▶ [Available records]:
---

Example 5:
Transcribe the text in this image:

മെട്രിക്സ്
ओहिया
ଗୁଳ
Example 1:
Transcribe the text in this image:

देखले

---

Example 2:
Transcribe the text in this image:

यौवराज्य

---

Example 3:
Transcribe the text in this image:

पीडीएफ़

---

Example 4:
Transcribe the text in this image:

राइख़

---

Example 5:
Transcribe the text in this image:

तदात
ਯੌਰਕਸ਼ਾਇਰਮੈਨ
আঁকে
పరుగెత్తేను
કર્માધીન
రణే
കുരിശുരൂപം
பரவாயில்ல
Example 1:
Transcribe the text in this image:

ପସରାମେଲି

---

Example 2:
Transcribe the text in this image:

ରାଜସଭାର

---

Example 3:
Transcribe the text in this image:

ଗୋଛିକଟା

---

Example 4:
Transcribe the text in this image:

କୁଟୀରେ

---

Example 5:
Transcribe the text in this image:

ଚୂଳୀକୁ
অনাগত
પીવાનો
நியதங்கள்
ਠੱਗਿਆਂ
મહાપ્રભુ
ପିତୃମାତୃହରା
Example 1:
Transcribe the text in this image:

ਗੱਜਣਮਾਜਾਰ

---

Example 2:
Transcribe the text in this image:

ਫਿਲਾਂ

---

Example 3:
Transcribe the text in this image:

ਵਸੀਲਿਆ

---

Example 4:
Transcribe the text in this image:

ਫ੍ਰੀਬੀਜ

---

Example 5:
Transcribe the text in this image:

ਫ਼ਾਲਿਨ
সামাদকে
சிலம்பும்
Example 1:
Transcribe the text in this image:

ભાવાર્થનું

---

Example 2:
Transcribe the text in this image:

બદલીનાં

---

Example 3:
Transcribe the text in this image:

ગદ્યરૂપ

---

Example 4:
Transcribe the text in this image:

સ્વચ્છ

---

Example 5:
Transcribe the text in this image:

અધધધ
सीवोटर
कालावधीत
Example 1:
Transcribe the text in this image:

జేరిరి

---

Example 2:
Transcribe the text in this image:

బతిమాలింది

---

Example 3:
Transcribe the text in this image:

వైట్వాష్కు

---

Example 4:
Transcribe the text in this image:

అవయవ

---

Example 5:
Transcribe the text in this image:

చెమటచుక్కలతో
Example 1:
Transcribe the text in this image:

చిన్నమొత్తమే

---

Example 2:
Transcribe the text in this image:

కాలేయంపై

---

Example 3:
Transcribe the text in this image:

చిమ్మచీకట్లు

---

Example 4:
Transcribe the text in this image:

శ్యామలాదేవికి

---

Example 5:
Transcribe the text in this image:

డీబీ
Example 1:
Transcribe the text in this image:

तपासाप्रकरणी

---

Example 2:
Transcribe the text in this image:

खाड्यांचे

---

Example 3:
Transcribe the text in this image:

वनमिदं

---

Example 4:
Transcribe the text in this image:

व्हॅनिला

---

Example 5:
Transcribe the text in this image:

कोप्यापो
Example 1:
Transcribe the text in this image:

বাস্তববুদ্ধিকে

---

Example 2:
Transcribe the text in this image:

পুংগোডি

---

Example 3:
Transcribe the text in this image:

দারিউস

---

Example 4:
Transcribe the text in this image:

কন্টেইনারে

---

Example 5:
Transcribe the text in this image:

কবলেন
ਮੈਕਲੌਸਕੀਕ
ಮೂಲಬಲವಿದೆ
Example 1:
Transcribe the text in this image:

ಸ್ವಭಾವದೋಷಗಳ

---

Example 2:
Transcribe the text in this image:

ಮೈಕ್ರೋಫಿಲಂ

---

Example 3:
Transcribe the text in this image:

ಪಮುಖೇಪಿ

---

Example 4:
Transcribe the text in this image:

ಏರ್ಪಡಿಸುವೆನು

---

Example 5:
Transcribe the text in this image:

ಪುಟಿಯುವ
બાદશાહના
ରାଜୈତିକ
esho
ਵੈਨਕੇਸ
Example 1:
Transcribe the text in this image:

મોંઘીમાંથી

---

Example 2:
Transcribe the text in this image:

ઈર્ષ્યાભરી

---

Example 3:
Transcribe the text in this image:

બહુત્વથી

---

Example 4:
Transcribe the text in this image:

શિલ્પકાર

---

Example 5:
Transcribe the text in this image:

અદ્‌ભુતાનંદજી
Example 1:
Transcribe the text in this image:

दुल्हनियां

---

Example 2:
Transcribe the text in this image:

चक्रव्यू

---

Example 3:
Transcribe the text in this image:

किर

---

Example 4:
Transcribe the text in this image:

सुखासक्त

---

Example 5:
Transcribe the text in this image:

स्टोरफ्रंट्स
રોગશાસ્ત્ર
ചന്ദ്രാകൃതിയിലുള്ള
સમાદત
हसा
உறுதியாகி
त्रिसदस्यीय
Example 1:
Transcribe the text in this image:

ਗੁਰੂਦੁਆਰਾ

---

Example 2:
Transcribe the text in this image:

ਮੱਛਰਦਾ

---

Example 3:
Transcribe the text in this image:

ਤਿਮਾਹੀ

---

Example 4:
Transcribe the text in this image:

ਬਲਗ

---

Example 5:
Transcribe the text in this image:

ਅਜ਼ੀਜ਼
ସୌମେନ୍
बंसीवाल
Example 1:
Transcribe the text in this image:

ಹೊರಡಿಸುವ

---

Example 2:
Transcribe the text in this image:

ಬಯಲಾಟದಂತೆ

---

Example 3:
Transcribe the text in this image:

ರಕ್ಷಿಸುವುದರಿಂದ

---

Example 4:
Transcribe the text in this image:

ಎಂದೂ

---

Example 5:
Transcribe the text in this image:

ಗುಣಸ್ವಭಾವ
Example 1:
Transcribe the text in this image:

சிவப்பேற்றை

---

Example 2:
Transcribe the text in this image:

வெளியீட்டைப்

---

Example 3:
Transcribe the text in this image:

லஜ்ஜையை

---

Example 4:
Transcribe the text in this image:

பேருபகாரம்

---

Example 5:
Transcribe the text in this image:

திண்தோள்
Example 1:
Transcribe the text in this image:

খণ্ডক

▶ [Required action]: In full and without edits, return the listing.

▶ [Your response]:
---

Example 5:
Transcribe the text in this image:

മെട്രിക്സ്
ओहिया
ଗୁଳ
Example 1:
Transcribe the text in this image:

देखले

---

Example 2:
Transcribe the text in this image:

यौवराज्य

---

Example 3:
Transcribe the text in this image:

पीडीएफ़

---

Example 4:
Transcribe the text in this image:

राइख़

---

Example 5:
Transcribe the text in this image:

तदात
ਯੌਰਕਸ਼ਾਇਰਮੈਨ
আঁকে
పరుగెత్తేను
કર્માધીન
రణే
കുരിശുരൂപം
பரவாயில்ல
Example 1:
Transcribe the text in this image:

ପସରାମେଲି

---

Example 2:
Transcribe the text in this image:

ରାଜସଭାର

---

Example 3:
Transcribe the text in this image:

ଗୋଛିକଟା

---

Example 4:
Transcribe the text in this image:

କୁଟୀରେ

---

Example 5:
Transcribe the text in this image:

ଚୂଳୀକୁ
অনাগত
પીવાનો
நியதங்கள்
ਠੱਗਿਆਂ
મહાપ્રભુ
ପିତୃମାତୃହରା
Example 1:
Transcribe the text in this image:

ਗੱਜਣਮਾਜਾਰ

---

Example 2:
Transcribe the text in this image:

ਫਿਲਾਂ

---

Example 3:
Transcribe the text in this image:

ਵਸੀਲਿਆ

---

Example 4:
Transcribe the text in this image:

ਫ੍ਰੀਬੀਜ

---

Example 5:
Transcribe the text in this image:

ਫ਼ਾਲਿਨ
সামাদকে
சிலம்பும்
Example 1:
Transcribe the text in this image:

ભાવાર્થનું

---

Example 2:
Transcribe the text in this image:

બદલીનાં

---

Example 3:
Transcribe the text in this image:

ગદ્યરૂપ

---

Example 4:
Transcribe the text in this image:

સ્વચ્છ

---

Example 5:
Transcribe the text in this image:

અધધધ
सीवोटर
कालावधीत
Example 1:
Transcribe the text in this image:

జేరిరి

---

Example 2:
Transcribe the text in this image:

బతిమాలింది

---

Example 3:
Transcribe the text in this image:

వైట్వాష్కు

---

Example 4:
Transcribe the text in this image:

అవయవ

---

Example 5:
Transcribe the text in this image:

చెమటచుక్కలతో
Example 1:
Transcribe the text in this image:

చిన్నమొత్తమే

---

Example 2:
Transcribe the text in this image:

కాలేయంపై

---

Example 3:
Transcribe the text in this image:

చిమ్మచీకట్లు

---

Example 4:
Transcribe the text in this image:

శ్యామలాదేవికి

---

Example 5:
Transcribe the text in this image:

డీబీ
Example 1:
Transcribe the text in this image:

तपासाप्रकरणी

---

Example 2:
Transcribe the text in this image:

खाड्यांचे

---

Example 3:
Transcribe the text in this image:

वनमिदं

---

Example 4:
Transcribe the text in this image:

व्हॅनिला

---

Example 5:
Transcribe the text in this image:

कोप्यापो
Example 1:
Transcribe the text in this image:

বাস্তববুদ্ধিকে

---

Example 2:
Transcribe the text in this image:

পুংগোডি

---

Example 3:
Transcribe the text in this image:

দারিউস

---

Example 4:
Transcribe the text in this image:

কন্টেইনারে

---

Example 5:
Transcribe the text in this image:

কবলেন
ਮੈਕਲੌਸਕੀਕ
ಮೂಲಬಲವಿದೆ
Example 1:
Transcribe the text in this image:

ಸ್ವಭಾವದೋಷಗಳ

---

Example 2:
Transcribe the text in this image:

ಮೈಕ್ರೋಫಿಲಂ

---

Example 3:
Transcribe the text in this image:

ಪಮುಖೇಪಿ

---

Example 4:
Transcribe the text in this image:

ಏರ್ಪಡಿಸುವೆನು

---

Example 5:
Transcribe the text in this image:

ಪುಟಿಯುವ
બાદશાહના
ରାଜୈତିକ
esho
ਵੈਨਕੇਸ
Example 1:
Transcribe the text in this image:

મોંઘીમાંથી

---

Example 2:
Transcribe the text in this image:

ઈર્ષ્યાભરી

---

Example 3:
Transcribe the text in this image:

બહુત્વથી

---

Example 4:
Transcribe the text in this image:

શિલ્પકાર

---

Example 5:
Transcribe the text in this image:

અદ્‌ભુતાનંદજી
Example 1:
Transcribe the text in this image:

दुल्हनियां

---

Example 2:
Transcribe the text in this image:

चक्रव्यू

---

Example 3:
Transcribe the text in this image:

किर

---

Example 4:
Transcribe the text in this image:

सुखासक्त

---

Example 5:
Transcribe the text in this image:

स्टोरफ्रंट्स
રોગશાસ્ત્ર
ചന്ദ്രാകൃതിയിലുള്ള
સમાદત
हसा
உறுதியாகி
त्रिसदस्यीय
Example 1:
Transcribe the text in this image:

ਗੁਰੂਦੁਆਰਾ

---

Example 2:
Transcribe the text in this image:

ਮੱਛਰਦਾ

---

Example 3:
Transcribe the text in this image:

ਤਿਮਾਹੀ

---

Example 4:
Transcribe the text in this image:

ਬਲਗ

---

Example 5:
Transcribe the text in this image:

ਅਜ਼ੀਜ਼
ସୌମେନ୍
बंसीवाल
Example 1:
Transcribe the text in this image:

ಹೊರಡಿಸುವ

---

Example 2:
Transcribe the text in this image:

ಬಯಲಾಟದಂತೆ

---

Example 3:
Transcribe the text in this image:

ರಕ್ಷಿಸುವುದರಿಂದ

---

Example 4:
Transcribe the text in this image:

ಎಂದೂ

---

Example 5:
Transcribe the text in this image:

ಗುಣಸ್ವಭಾವ
Example 1:
Transcribe the text in this image:

சிவப்பேற்றை

---

Example 2:
Transcribe the text in this image:

வெளியீட்டைப்

---

Example 3:
Transcribe the text in this image:

லஜ்ஜையை

---

Example 4:
Transcribe the text in this image:

பேருபகாரம்

---

Example 5:
Transcribe the text in this image:

திண்தோள்
Example 1:
Transcribe the text in this image:

খণ্ডক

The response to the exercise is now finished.